Goal of the exercise: Copy the listing below, switching "collection date" to "date collected" and keeping everything else the same. Leave the pictures out.

--- START Recorded information ---

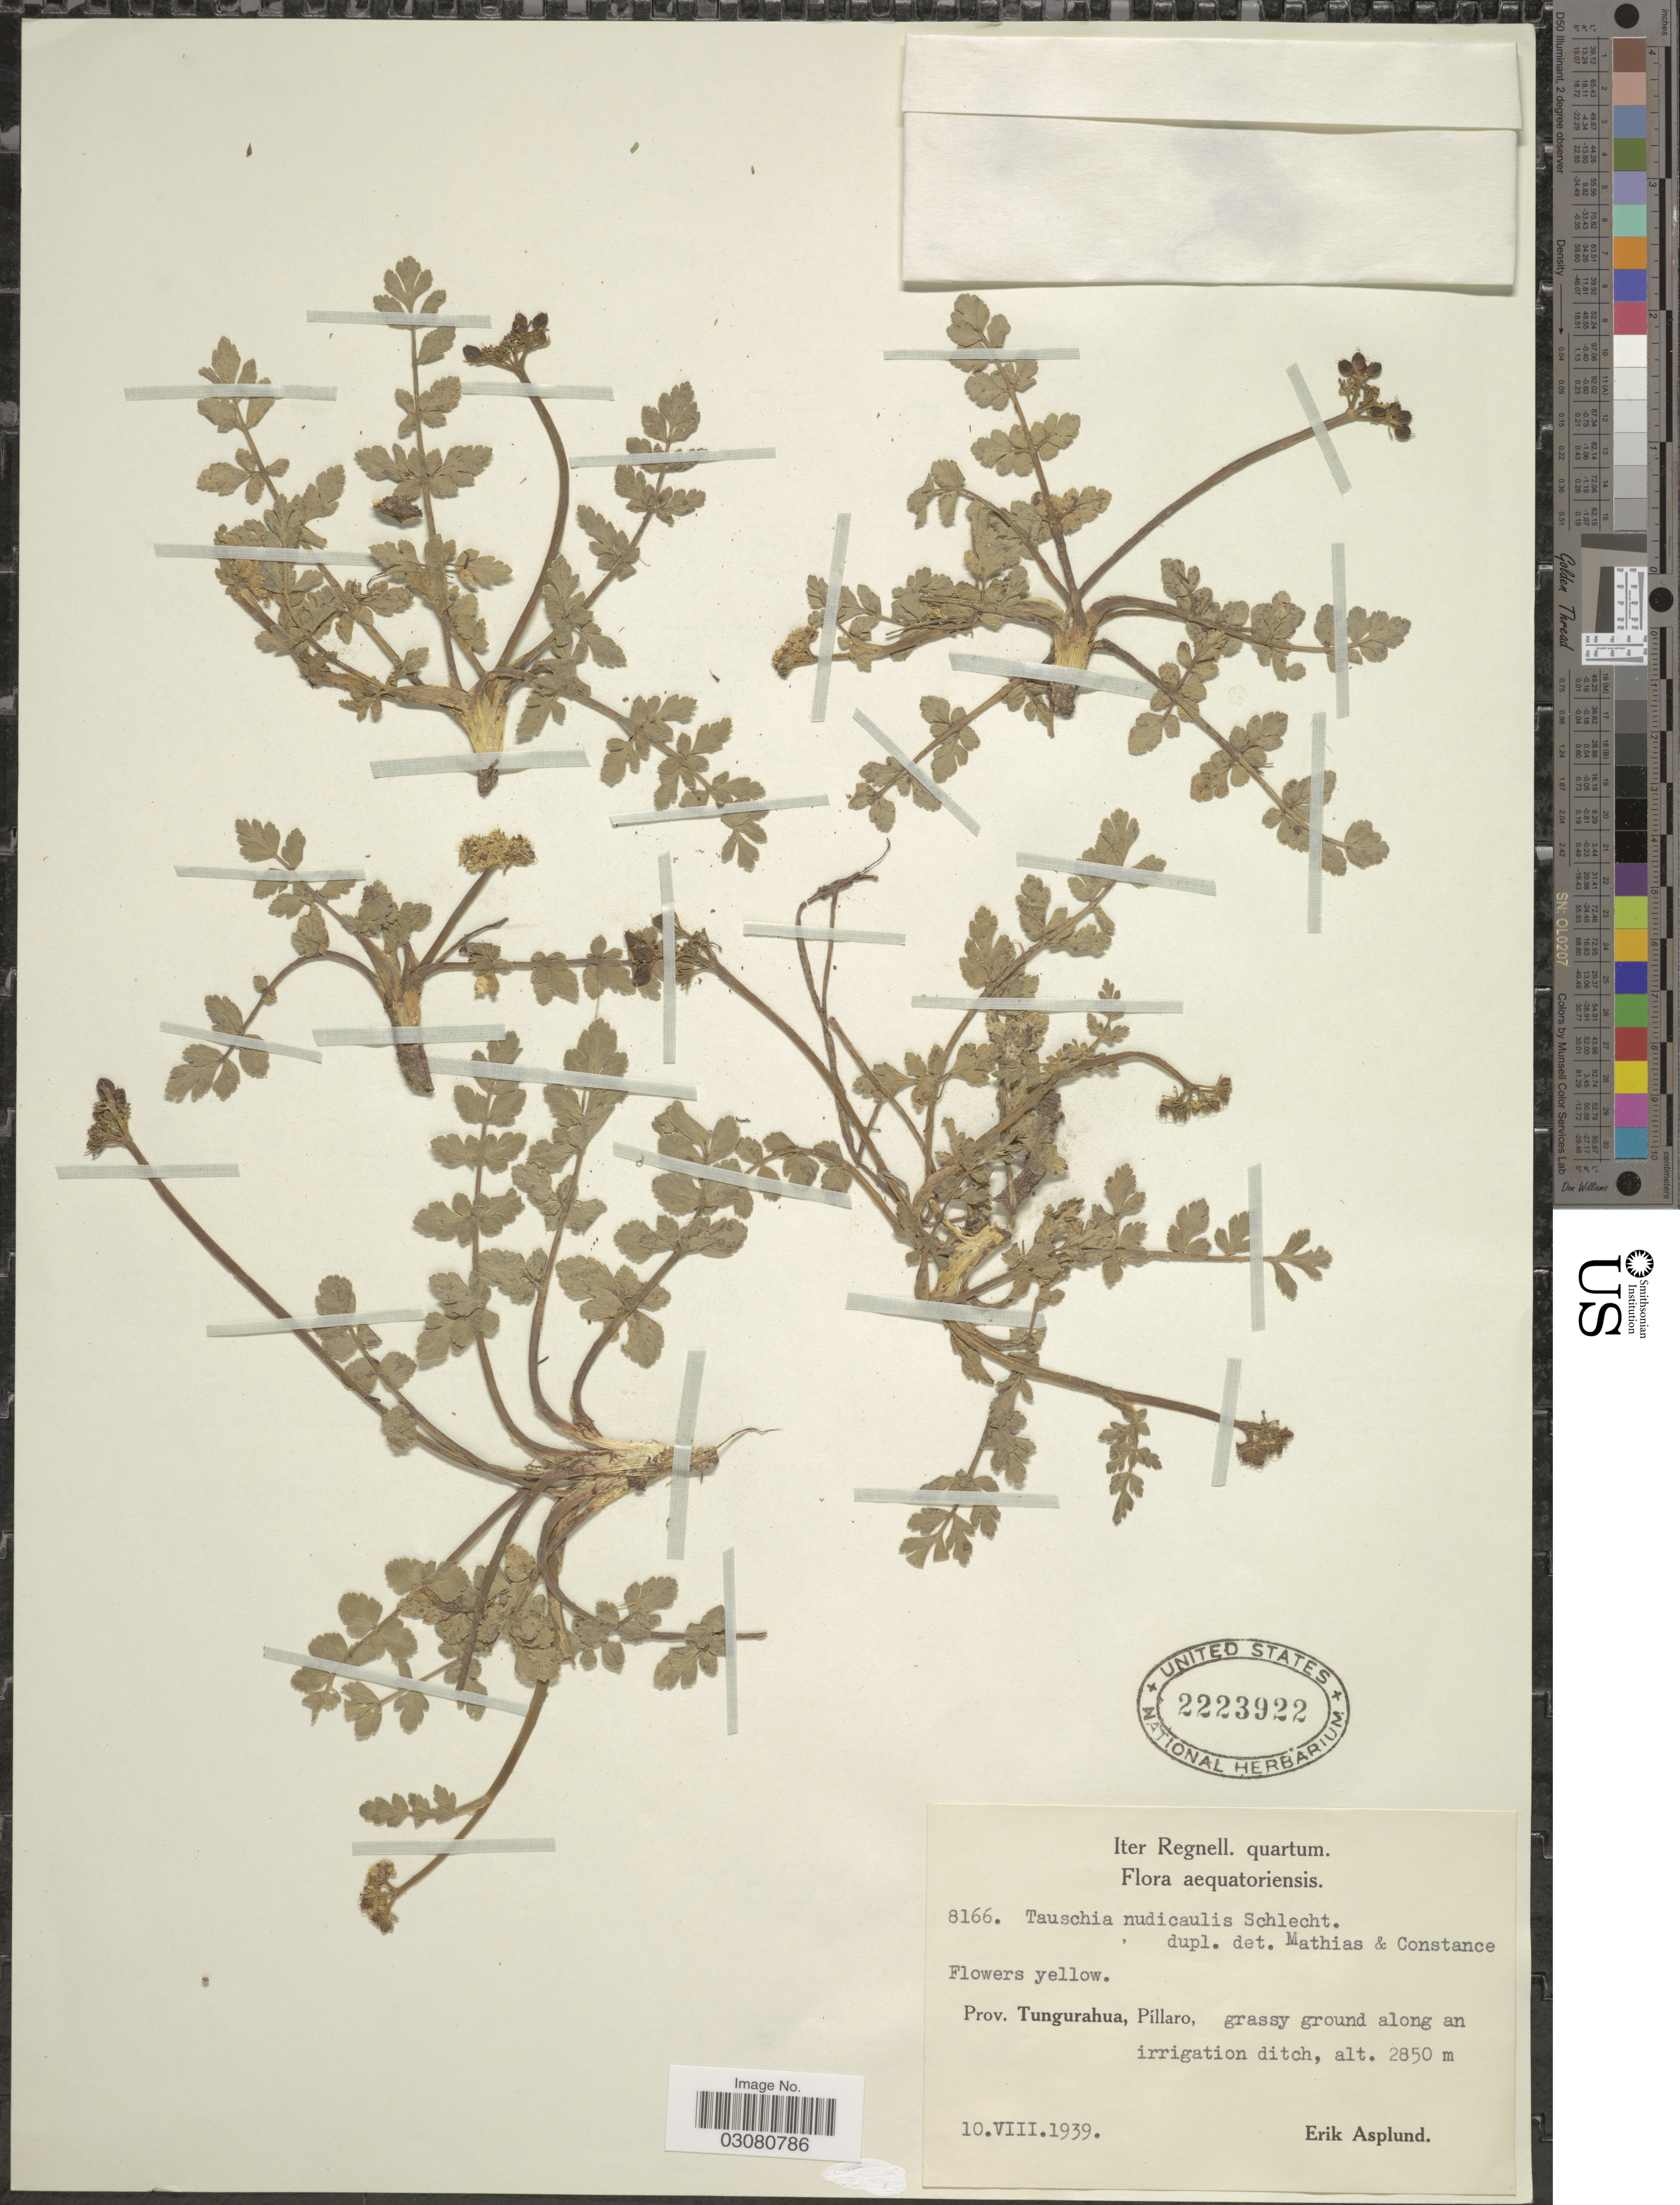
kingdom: Plantae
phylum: Tracheophyta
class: Magnoliopsida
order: Apiales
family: Apiaceae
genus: Tauschia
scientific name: Tauschia nudicaulis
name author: Schltdl.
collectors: E. Asplund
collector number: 8166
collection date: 1939-08-10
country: Ecuador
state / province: Tungurahua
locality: Píllaro.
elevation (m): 2850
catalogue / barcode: US 2223922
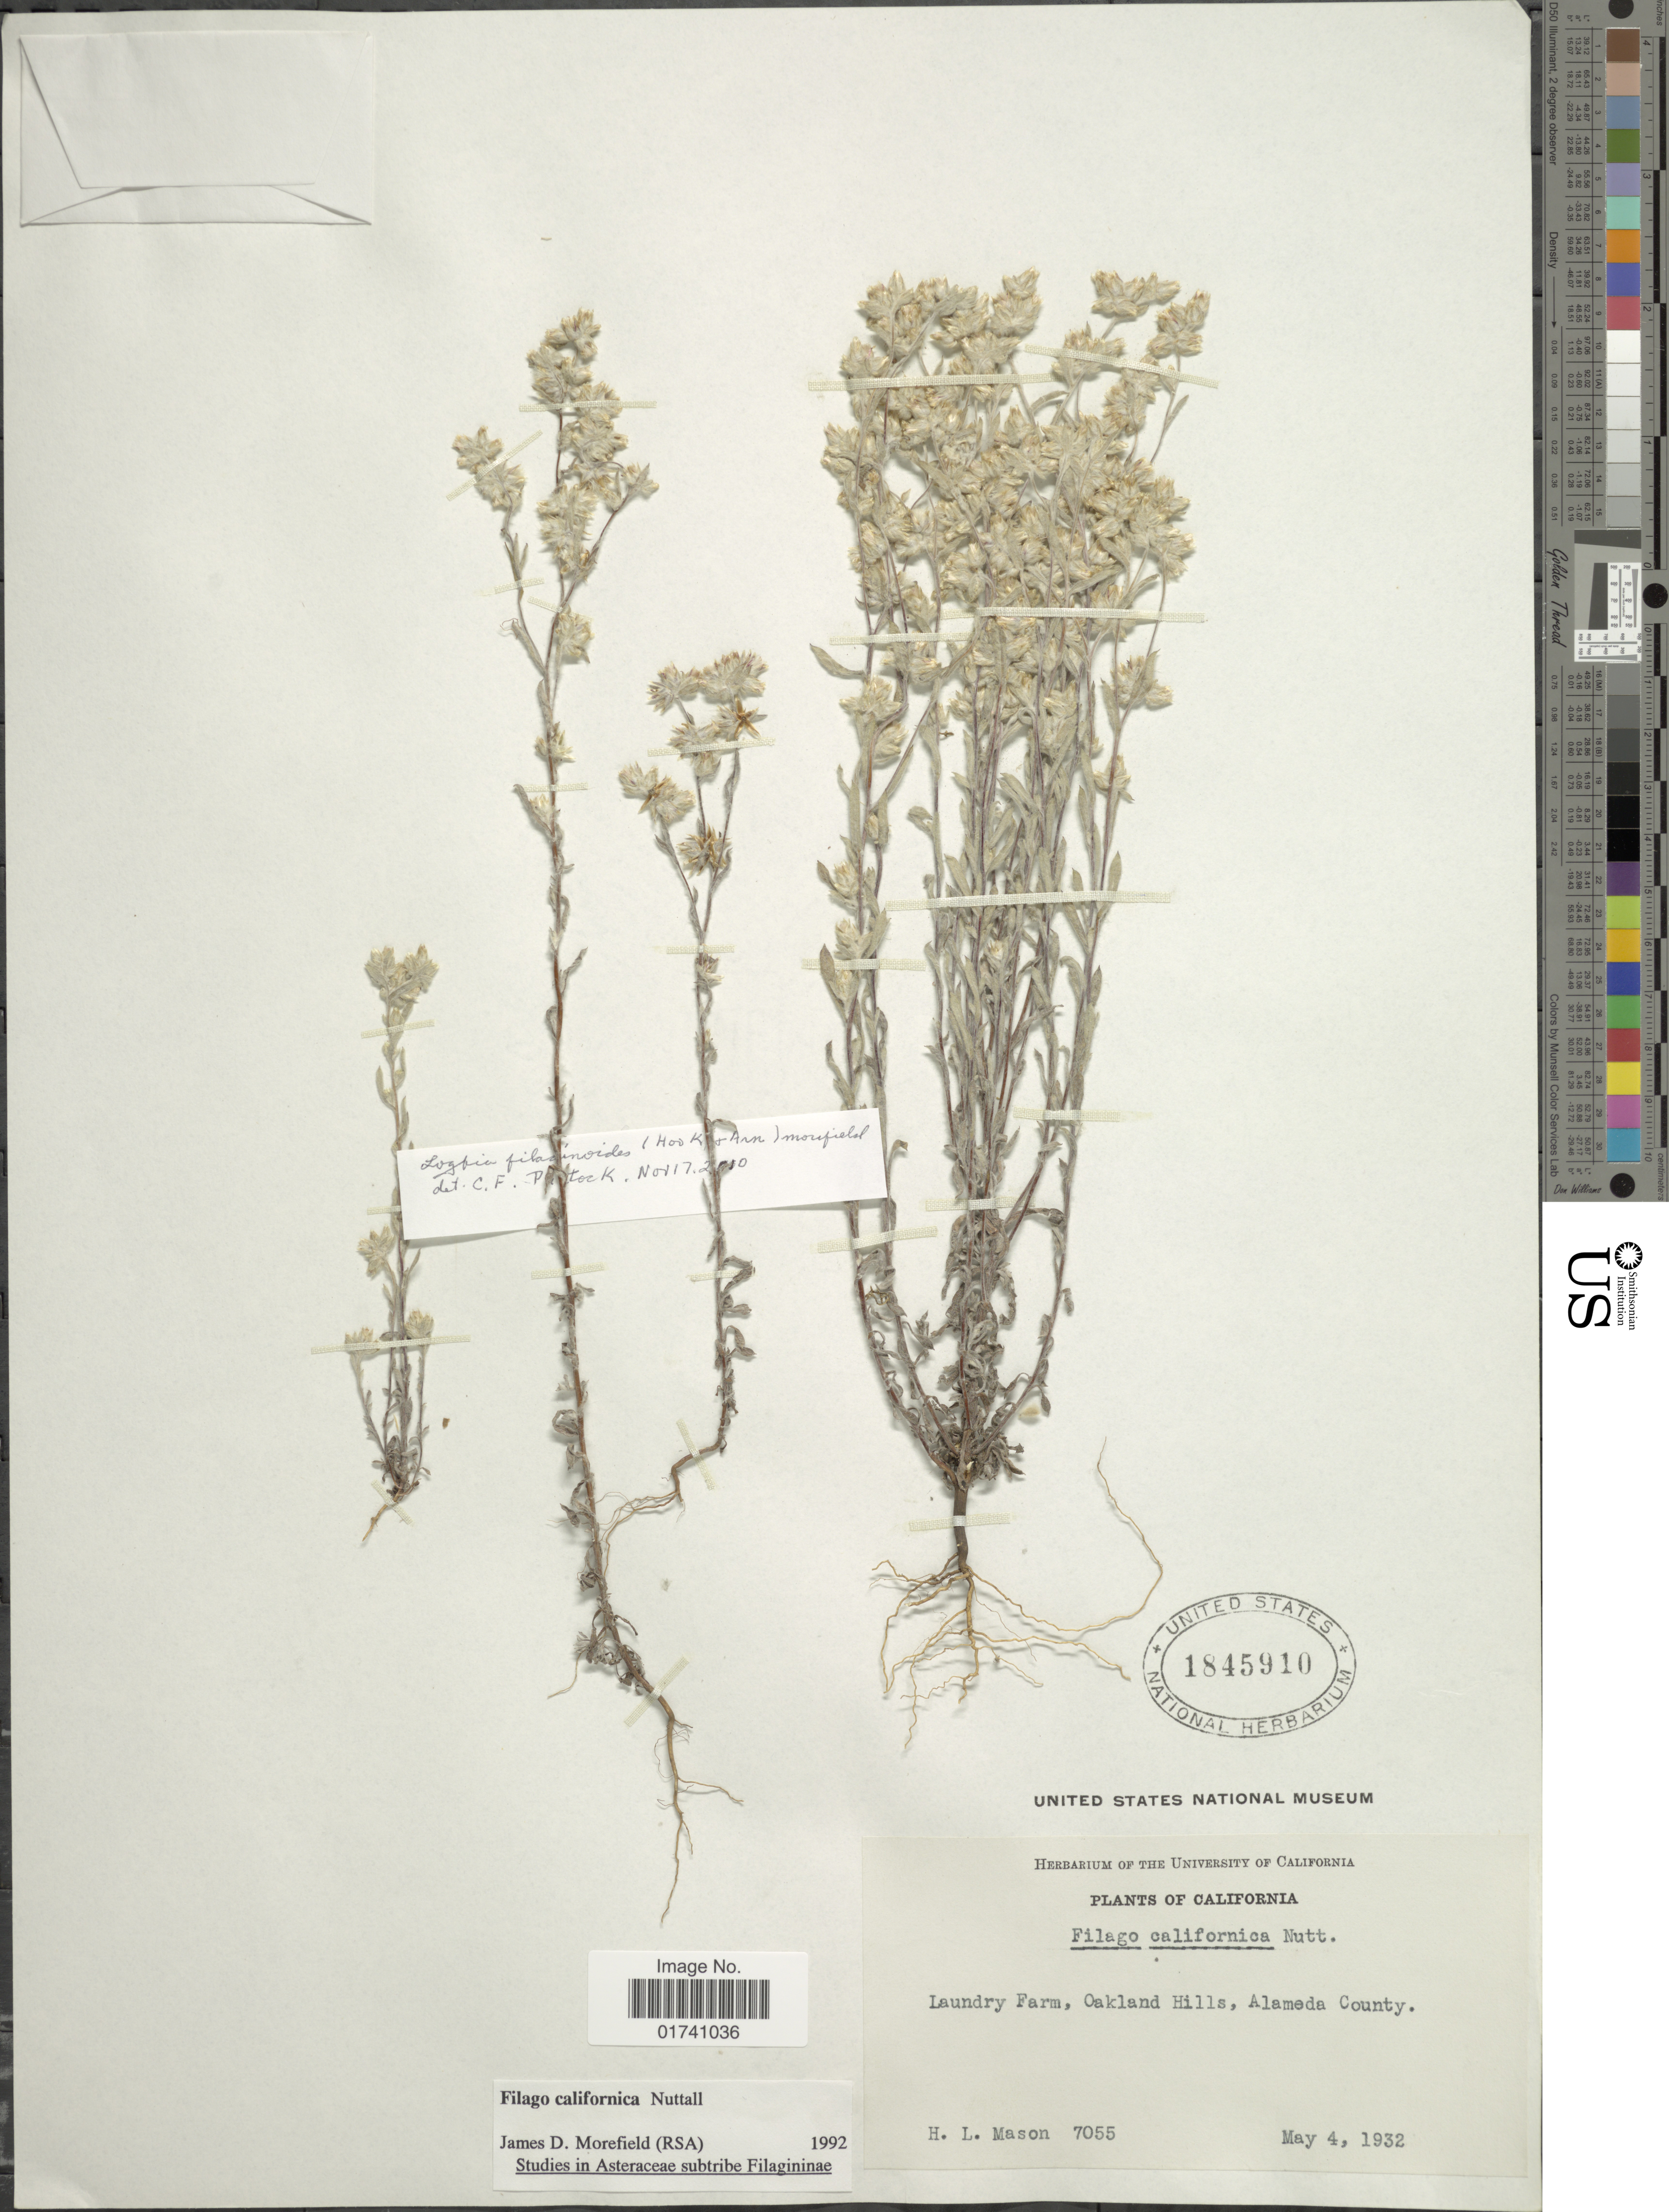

--- END Recorded information ---

The result:
kingdom: Plantae
phylum: Tracheophyta
class: Magnoliopsida
order: Apiales
family: Apiaceae
genus: Tauschia
scientific name: Tauschia nudicaulis
name author: Schltdl.
collectors: E. Asplund
collector number: 8166
date collected: 1939-08-10
country: Ecuador
state / province: Tungurahua
locality: Píllaro.
elevation (m): 2850
catalogue / barcode: US 2223922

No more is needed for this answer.